Task item: Reproduce the entries shown below only from the line with "have your queries" down to the line with "use variables.", keeping both end lines and copying each one exactly.

------------------------------

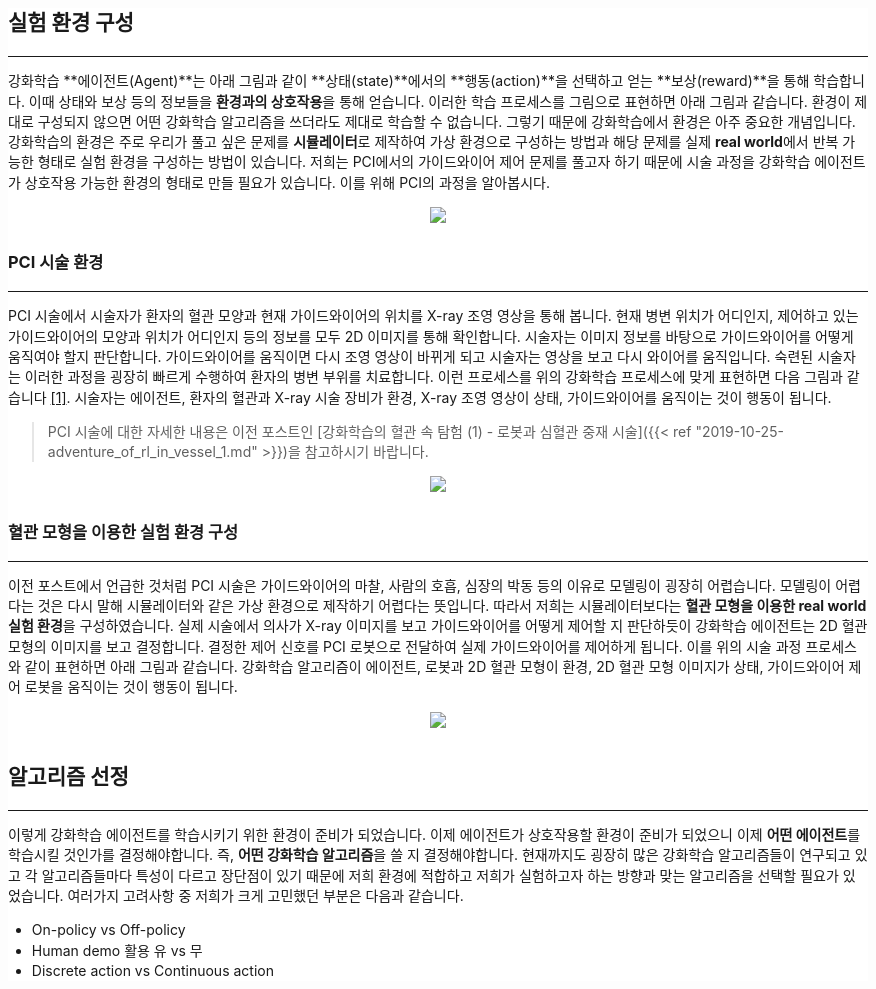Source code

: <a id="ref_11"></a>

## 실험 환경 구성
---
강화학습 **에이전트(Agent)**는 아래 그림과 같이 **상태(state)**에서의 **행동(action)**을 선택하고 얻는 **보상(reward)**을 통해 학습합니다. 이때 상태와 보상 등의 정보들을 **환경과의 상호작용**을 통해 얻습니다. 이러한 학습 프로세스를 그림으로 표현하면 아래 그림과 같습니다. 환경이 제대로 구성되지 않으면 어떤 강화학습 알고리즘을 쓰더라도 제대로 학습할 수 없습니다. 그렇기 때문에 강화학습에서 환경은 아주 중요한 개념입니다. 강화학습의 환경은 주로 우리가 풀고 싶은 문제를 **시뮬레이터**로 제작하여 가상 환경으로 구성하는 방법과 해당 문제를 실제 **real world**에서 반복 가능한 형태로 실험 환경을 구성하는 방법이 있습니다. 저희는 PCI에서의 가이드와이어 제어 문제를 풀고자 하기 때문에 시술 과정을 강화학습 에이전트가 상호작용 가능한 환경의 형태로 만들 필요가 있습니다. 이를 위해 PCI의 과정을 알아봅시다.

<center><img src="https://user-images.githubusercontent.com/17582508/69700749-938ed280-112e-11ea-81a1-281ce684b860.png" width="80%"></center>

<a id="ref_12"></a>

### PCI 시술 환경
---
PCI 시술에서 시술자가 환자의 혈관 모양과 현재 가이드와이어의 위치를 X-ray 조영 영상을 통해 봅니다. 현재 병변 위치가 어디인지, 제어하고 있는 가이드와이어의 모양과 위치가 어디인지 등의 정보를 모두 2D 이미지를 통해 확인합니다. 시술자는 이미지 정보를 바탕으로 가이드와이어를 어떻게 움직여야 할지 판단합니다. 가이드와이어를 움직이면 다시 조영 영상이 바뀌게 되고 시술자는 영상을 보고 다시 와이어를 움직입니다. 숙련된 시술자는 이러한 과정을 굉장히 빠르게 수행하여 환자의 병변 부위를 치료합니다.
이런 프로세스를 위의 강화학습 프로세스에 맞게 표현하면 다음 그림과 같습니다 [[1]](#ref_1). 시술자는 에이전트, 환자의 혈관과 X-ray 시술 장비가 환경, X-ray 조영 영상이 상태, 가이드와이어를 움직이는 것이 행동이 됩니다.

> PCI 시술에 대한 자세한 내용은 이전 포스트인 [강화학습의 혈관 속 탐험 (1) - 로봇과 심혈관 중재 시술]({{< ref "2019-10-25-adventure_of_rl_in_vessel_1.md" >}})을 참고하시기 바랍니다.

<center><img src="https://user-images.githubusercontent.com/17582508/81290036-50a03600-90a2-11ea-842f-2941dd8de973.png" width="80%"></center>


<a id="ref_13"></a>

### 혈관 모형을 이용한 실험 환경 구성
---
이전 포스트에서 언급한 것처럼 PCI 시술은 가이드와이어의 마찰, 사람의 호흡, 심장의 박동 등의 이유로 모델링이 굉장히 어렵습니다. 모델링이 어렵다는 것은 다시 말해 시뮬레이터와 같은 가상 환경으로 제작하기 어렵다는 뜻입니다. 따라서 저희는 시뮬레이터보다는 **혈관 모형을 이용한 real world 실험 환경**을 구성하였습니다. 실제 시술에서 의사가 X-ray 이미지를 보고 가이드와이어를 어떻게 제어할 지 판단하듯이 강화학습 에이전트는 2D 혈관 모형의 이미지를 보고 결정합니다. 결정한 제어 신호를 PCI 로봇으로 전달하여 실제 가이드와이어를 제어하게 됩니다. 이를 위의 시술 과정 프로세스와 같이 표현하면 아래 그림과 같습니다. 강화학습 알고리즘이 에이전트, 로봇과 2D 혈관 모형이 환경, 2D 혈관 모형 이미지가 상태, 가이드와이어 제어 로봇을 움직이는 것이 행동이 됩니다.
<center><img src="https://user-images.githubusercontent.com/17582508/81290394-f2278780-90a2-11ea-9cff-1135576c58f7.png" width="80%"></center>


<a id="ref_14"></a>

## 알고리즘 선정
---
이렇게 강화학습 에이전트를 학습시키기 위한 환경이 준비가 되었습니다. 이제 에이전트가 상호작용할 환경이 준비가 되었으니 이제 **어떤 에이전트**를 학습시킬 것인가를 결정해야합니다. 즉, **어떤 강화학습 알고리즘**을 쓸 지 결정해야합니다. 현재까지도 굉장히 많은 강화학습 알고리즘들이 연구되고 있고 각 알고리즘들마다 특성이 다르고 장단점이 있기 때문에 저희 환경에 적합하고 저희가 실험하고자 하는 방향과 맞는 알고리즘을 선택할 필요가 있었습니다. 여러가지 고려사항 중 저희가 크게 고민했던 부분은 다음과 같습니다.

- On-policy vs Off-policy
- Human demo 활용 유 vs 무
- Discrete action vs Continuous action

------------------------------

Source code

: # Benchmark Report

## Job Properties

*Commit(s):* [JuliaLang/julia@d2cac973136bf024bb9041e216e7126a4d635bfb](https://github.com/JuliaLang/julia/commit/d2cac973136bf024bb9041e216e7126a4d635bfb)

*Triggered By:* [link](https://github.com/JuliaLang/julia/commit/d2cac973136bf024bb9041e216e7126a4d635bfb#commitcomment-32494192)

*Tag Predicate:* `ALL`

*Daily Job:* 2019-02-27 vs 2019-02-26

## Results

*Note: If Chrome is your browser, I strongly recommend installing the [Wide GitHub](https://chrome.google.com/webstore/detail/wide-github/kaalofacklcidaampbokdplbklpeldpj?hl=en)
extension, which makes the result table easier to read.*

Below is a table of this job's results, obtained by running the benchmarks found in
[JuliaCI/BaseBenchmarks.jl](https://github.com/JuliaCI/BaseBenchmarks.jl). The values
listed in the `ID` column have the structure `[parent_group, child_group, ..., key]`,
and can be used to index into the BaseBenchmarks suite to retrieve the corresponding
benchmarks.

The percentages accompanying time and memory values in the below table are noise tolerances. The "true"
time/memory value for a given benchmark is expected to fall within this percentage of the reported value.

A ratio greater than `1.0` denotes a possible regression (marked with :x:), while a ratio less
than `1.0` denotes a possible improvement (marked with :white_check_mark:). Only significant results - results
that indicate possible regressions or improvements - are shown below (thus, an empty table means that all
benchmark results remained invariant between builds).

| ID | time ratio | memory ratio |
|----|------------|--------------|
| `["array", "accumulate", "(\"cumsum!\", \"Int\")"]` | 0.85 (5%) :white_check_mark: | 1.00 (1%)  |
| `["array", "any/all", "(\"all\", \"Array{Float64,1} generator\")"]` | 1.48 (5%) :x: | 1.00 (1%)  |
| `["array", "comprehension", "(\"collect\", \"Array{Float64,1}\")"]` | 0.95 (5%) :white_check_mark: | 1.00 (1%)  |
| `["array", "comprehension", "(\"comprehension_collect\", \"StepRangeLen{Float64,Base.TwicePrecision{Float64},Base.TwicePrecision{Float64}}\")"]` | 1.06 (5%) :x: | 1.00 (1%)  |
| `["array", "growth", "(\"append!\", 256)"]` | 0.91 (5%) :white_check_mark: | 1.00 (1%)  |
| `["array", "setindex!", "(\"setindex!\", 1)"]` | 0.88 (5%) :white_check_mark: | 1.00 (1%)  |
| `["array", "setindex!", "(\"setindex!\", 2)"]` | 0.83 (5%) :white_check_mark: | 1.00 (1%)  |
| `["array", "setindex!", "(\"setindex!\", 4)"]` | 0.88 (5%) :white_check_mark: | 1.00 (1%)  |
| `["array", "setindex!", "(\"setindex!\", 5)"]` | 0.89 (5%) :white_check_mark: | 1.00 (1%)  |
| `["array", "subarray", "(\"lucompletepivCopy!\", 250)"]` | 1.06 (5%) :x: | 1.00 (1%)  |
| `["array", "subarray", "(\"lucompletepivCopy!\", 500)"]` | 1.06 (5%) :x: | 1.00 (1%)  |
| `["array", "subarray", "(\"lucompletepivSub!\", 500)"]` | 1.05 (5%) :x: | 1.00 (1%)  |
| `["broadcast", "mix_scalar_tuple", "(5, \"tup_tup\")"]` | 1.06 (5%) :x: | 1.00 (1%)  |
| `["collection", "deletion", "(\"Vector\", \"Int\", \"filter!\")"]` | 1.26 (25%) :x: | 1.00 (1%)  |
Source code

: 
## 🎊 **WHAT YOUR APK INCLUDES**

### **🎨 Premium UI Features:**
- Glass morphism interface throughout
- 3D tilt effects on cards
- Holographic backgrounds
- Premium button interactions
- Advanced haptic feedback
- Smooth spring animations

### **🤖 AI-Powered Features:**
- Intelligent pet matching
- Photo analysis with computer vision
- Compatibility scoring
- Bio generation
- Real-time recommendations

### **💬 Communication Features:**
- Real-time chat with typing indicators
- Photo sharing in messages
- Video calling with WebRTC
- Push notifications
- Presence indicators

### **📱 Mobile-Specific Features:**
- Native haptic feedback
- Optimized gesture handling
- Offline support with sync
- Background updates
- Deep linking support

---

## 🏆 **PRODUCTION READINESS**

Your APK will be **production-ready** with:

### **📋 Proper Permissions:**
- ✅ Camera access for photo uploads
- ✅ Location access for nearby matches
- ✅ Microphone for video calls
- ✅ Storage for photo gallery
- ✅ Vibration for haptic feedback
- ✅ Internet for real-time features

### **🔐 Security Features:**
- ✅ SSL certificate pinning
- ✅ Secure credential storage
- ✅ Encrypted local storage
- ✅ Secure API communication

------------------------------

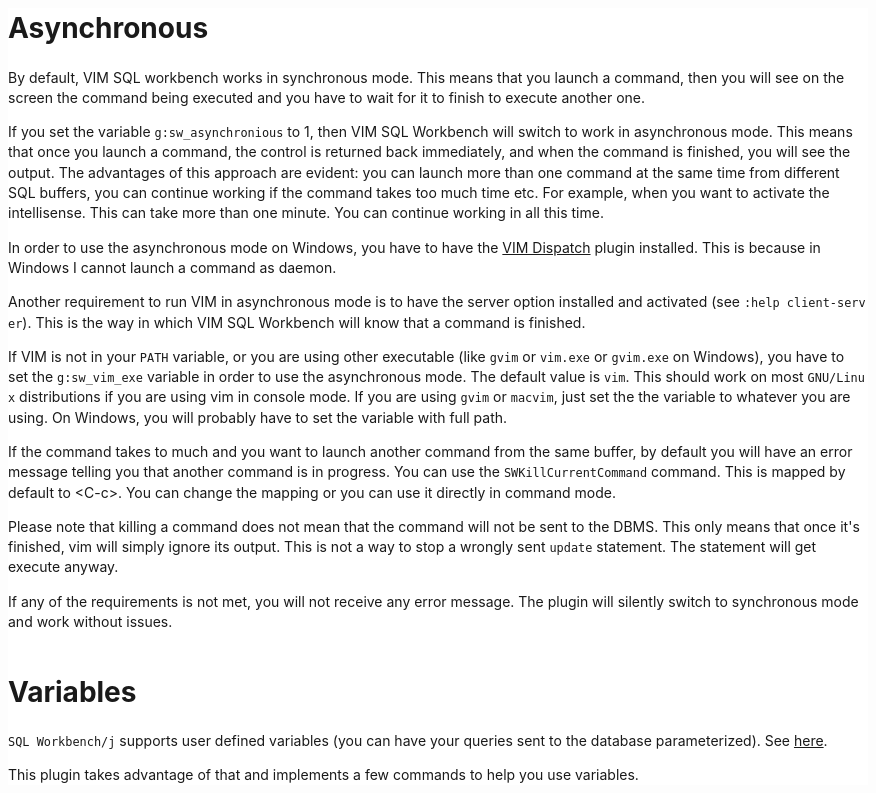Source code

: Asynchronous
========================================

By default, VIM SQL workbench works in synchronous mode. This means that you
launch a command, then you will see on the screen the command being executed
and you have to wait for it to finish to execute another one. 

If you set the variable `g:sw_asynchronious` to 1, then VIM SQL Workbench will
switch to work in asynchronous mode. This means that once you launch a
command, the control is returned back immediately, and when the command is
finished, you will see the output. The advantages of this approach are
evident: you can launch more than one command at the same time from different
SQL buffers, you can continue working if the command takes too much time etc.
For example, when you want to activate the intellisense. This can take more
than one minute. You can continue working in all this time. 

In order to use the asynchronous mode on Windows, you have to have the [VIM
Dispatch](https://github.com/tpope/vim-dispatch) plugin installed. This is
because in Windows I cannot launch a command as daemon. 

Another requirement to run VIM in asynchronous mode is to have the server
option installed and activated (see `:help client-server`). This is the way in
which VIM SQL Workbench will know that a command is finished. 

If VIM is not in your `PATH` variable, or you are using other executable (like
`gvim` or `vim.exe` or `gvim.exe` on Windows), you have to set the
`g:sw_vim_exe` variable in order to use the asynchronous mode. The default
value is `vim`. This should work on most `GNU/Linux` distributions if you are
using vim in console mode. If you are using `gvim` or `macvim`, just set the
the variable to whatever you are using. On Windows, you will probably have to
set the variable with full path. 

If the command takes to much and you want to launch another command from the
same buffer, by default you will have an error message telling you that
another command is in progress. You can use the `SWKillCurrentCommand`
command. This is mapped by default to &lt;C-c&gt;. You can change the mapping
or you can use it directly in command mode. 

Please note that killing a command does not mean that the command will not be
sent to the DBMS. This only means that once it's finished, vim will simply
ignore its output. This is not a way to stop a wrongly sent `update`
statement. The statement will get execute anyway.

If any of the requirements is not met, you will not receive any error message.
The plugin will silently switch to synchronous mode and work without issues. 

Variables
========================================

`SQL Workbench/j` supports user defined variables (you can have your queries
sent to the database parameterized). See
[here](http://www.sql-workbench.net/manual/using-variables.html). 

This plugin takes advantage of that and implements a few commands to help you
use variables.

------------------------------

Completed task:
`SQL Workbench/j` supports user defined variables (you can have your queries
sent to the database parameterized). See
[here](http://www.sql-workbench.net/manual/using-variables.html). 

This plugin takes advantage of that and implements a few commands to help you
use variables.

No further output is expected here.